Over 6 million email messages are migrated to Google Apps every day! That's a lot of email messages. Most of these messages are coming out of Outlook.
I'm very thankful I don't have to deal with Outlook for my own email anymore but a vast majority of those people who reach out to Umzuzu for help do, so I find myself working with Outlook 2003, 2007 and 2010 constantly. I also gain a lot of insight into how people are using Outlook. At larger companies the use cases are fairly uniform and "normal". However, with 6 million messages going into Google Apps everyday, you can imagine we see our fair share of small businesses.
Some of the stuff I see people doing with Outlook is crazy. "I don't really use Outlook to communicate with other people, it's more for sending letters" was one recent line I heard from a small business owner. Well, he didn't know it but he was talking about newsletter marketing and Outlook is not the place to be doing that. MailChimp is my favorite as it is a great combination of powerful features and ease of use - and has integration with Google Docs which is great. With a proper tool in place, you can actually track your effectiveness.
Sometimes people become uneasy with the switch from Outlook to Gmail because they perceive, correctly, that they just don't have as much to do in Gmail. This is very uncomfortable for someone who has been spending day in and day out staring at Outlook for years.
Outlook is the world's best example of bloated software. Outlook has trained the user to associate being busy with being productive. Organizing your Outlook inbox feels productive because you're busy but it's the opposite of productivity - it is busy work defined. "But I have to organize my inbox" ... this is very true in Outlook. This is less true in Gmail.
If you're looking for something on the Internet you can find it in seconds. Obviously searching the Internet is a much more difficult challenge than searching several thousand emails - Google's search technology is easily up to the task. Thousands of messages can be sorted in Gmail in a second or 2 - anytime you want and on any device. If you can find any message you want on any device in a matter of seconds, organization on your part becomes less important. While this is a very, very good development; it is often perceived that doing less, is the same as being less productive. This is a mistake.
With less busy work you're going to have more time available when you move from Outlook to Gmail. What should you do with it?
- Reexamine what drives your specific communications. My default for many years was, to borrow an account term, Last In First Out (LIFO). I believe this is the default of most knowledge workers who are early in their careers. Outlook loves LIFO and it's how many people manage their day and their communications. Communications should be driven by more strategic objectives. This is why living in Outlook is a mistake. An inbox is no way to manage a day - your days are your life. Life is short.
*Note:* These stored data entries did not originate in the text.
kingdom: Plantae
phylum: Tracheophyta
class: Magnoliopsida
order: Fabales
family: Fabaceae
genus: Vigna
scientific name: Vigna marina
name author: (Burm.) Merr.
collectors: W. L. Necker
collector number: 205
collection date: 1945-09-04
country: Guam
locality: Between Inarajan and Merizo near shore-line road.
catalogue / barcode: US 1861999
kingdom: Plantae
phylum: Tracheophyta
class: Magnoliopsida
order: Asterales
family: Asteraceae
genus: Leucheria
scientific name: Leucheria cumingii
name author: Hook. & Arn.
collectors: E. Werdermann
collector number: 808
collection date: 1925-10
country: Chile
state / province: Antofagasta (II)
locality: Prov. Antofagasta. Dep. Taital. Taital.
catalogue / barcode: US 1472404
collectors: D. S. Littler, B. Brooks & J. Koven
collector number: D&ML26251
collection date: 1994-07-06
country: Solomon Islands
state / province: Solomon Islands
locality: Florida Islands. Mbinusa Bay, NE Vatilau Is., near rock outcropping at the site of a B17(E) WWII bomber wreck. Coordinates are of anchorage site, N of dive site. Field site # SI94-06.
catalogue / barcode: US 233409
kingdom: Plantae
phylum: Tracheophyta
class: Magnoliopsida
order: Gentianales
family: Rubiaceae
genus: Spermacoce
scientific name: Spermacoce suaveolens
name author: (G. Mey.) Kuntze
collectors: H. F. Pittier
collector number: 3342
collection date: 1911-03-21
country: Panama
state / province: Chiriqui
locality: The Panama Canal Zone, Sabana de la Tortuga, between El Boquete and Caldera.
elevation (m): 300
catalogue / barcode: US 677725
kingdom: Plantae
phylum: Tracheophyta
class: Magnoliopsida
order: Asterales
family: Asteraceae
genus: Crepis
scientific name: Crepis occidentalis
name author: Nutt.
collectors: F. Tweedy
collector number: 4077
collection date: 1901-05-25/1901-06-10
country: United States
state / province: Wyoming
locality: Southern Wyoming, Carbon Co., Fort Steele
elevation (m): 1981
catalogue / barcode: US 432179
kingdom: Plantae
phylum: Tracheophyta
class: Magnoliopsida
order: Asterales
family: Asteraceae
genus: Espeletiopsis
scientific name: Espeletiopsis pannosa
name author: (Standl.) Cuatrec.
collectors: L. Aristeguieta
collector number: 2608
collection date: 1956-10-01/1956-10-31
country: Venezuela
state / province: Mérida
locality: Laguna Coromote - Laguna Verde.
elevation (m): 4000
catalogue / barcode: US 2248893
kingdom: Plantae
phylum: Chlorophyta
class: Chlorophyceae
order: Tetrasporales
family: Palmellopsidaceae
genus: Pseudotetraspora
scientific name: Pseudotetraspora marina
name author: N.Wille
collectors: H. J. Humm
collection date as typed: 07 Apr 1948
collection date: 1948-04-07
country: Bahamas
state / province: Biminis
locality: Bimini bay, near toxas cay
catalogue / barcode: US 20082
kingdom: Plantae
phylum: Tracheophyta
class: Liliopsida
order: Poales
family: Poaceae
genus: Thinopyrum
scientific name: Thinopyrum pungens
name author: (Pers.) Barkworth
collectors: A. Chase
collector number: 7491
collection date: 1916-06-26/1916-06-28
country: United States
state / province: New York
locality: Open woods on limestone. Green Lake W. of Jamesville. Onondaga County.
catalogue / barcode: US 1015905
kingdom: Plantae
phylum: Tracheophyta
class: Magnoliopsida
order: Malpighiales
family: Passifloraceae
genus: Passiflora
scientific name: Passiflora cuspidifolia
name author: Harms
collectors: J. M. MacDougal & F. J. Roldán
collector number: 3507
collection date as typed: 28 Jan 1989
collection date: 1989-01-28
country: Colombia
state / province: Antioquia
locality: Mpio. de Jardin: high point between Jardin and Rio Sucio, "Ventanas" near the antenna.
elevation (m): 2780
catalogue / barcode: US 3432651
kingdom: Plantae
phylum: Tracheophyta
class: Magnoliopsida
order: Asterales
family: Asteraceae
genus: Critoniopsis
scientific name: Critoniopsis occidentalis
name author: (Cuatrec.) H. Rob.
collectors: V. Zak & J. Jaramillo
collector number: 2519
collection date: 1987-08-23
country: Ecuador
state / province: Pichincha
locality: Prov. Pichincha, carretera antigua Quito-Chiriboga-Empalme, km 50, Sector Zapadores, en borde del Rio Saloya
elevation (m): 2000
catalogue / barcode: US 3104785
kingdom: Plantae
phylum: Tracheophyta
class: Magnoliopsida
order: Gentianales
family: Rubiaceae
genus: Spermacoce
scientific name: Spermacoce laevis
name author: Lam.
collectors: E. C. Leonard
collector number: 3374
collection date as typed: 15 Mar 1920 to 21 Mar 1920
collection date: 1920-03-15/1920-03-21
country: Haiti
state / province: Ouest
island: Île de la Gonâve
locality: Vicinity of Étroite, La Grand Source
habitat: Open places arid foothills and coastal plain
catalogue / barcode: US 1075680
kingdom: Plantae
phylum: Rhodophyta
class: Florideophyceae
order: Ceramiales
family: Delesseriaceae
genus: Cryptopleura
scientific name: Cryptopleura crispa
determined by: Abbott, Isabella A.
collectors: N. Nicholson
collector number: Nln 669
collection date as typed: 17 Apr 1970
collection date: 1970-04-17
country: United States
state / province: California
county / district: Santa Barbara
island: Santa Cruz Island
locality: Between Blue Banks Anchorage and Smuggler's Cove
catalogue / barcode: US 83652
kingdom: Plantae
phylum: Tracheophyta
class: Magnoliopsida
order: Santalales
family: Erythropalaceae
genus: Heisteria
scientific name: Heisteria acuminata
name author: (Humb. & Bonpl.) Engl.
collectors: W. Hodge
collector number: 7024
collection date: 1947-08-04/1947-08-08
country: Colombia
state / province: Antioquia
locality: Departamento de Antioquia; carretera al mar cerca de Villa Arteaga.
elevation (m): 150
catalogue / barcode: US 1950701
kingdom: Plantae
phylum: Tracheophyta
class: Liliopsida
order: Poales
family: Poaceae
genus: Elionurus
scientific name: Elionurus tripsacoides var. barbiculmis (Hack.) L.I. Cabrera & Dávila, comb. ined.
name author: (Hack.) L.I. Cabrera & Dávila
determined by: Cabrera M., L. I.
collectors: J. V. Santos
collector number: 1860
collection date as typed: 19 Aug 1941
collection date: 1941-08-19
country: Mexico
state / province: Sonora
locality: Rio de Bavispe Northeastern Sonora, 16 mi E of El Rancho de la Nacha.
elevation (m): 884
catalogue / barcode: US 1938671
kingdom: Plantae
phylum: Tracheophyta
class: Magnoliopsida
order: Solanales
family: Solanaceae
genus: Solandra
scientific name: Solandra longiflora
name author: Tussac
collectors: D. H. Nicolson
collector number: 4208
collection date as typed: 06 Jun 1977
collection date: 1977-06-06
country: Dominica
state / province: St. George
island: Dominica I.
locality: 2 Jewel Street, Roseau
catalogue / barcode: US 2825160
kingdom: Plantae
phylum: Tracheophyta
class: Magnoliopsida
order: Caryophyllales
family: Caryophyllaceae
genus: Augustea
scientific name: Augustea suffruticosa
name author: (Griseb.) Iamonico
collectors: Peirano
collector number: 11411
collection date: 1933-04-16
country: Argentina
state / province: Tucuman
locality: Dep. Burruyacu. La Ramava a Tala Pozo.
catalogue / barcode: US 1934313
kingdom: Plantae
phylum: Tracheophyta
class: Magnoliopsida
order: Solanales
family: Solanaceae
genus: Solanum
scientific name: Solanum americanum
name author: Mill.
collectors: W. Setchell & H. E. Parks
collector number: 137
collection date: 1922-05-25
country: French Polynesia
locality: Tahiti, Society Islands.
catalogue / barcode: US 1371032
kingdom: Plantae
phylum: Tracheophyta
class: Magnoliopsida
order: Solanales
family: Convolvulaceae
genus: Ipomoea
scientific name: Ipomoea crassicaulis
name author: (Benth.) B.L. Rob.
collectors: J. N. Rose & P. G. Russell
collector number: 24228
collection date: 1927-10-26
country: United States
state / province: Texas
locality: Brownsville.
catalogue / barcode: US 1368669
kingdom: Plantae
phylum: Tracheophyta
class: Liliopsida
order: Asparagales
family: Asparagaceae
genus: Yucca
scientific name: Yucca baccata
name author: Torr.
- Reevaluate your workflows and business processes. Too often the question of "why do you do it that way?" is answered with "I don't really know" or "that's how Sara/Bob/Katie/whoever did it." - you should take a look at workflow and process often and take into consideration new tools. Sharing is easier than ever. Smartphones are everywhere. Many tools are free. If you've been doing something for 5, 3 or even 2 years it is probably out of date and ready to be retooled. "I don't have time for that, I'm too busy." Too busy to work on being more productive? Yeah, sorry but that doesn't make any sense. It's like saying, "I'm too out of shape to exercise." You'll get better at this type of exercise once you incorporate it into your habits of how you conduct business.
- "Fit for purpose" is a beautiful term. Until recently the acquisition, installation, testing, support and scaling of software was at best a real pain and at worst a horribly expensive exercise that cost someone their job. Small businesses didn't stand a chance. People use what they perceive to be available. Outlook has been very available for over a decade - it has become the de facto tool for much more than messaging. CRM, Document Management, Enterprise Content Management, Workflow, Scheduling, Collaboration, Customer Feedback, Data Collection, etc. Outlook is not a CRM. Outlook is not a place to store documents. Outlook is not a collaboration application. Outlook is not a survey tool. Outlook is not for data collection. It's time to start over. It's time to start fresh. If you're using Outlook for more than sending emails, scheduling events, and keeping simple contact information you're doing it wrong. Yes, more is possible but that does not make Outlook automatically the best fit for purpose solution.
If you spend a large amount of time working in Outlook be careful. Bloated software, by definition, excels at disguising busy work as productivity. You'll feel uncomfortable without Outlook to keep you "busy" but another world is waiting.